WHAT YOU HAVE TO DO —
Using the entries below, copy out all lines where "発売企画" is found.

AVAILABLE RECORDS —
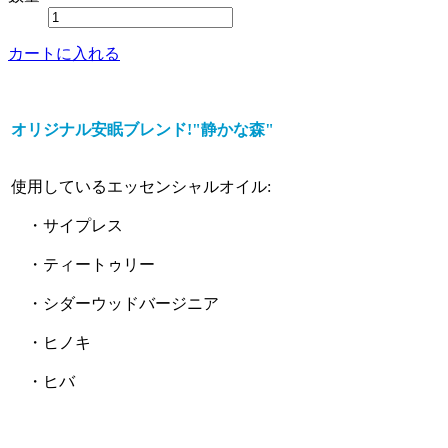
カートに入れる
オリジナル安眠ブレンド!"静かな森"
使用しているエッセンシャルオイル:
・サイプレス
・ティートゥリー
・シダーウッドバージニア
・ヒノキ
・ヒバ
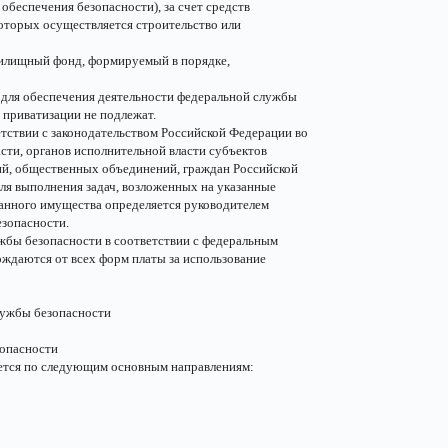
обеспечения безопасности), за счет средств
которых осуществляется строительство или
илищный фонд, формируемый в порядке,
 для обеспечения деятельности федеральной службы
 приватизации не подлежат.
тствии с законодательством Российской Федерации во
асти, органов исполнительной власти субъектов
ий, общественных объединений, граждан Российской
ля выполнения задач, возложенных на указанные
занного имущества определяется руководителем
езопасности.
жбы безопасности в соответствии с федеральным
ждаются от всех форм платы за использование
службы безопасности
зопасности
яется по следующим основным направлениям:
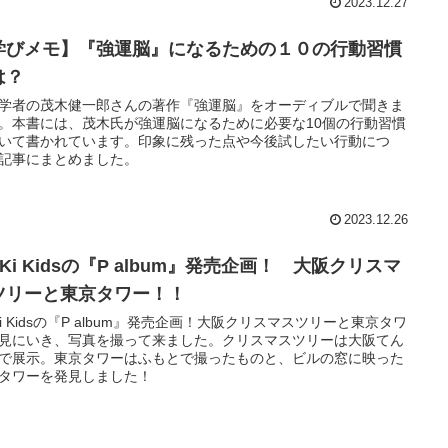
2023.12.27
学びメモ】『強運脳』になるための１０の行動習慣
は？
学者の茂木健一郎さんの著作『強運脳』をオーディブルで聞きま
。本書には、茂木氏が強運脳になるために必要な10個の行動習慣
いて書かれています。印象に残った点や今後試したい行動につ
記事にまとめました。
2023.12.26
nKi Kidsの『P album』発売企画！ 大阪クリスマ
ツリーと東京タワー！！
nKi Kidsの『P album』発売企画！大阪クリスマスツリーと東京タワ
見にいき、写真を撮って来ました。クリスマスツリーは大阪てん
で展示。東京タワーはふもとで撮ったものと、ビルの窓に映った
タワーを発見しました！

* * *

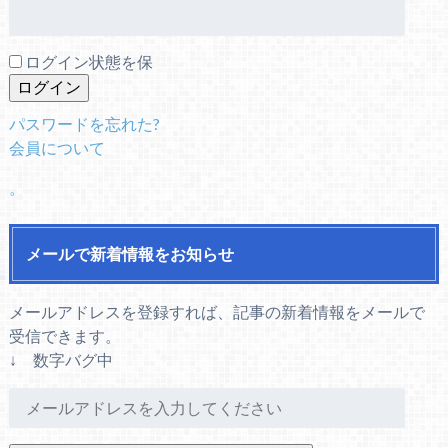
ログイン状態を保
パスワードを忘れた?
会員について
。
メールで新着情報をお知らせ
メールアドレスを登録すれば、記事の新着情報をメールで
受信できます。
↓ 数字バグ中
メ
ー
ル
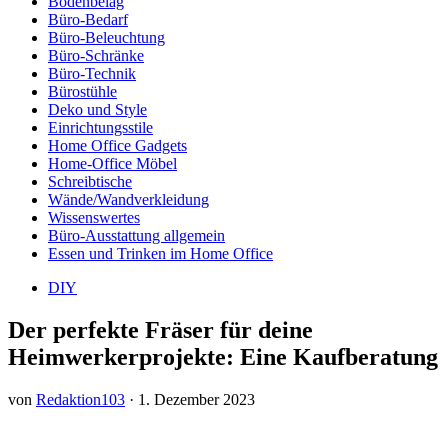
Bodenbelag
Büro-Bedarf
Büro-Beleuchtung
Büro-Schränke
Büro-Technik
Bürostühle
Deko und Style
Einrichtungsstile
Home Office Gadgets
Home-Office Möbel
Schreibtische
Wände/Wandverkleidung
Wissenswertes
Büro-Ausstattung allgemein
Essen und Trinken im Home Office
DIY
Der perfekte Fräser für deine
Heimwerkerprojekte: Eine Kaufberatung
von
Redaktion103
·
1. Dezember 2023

---

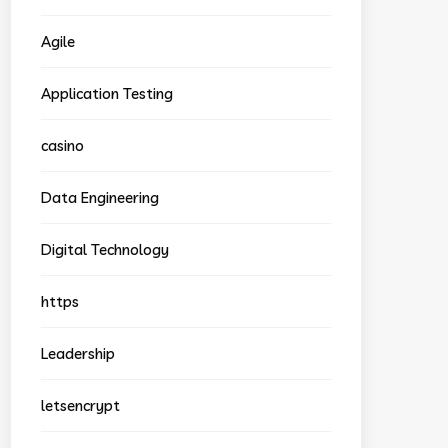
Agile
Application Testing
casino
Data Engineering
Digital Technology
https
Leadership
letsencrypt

ANSWER BOX —
nKi Kidsの『P album』発売企画！ 大阪クリスマ
nKi Kidsの『P album』発売企画！大阪クリスマスツリーと東京タワ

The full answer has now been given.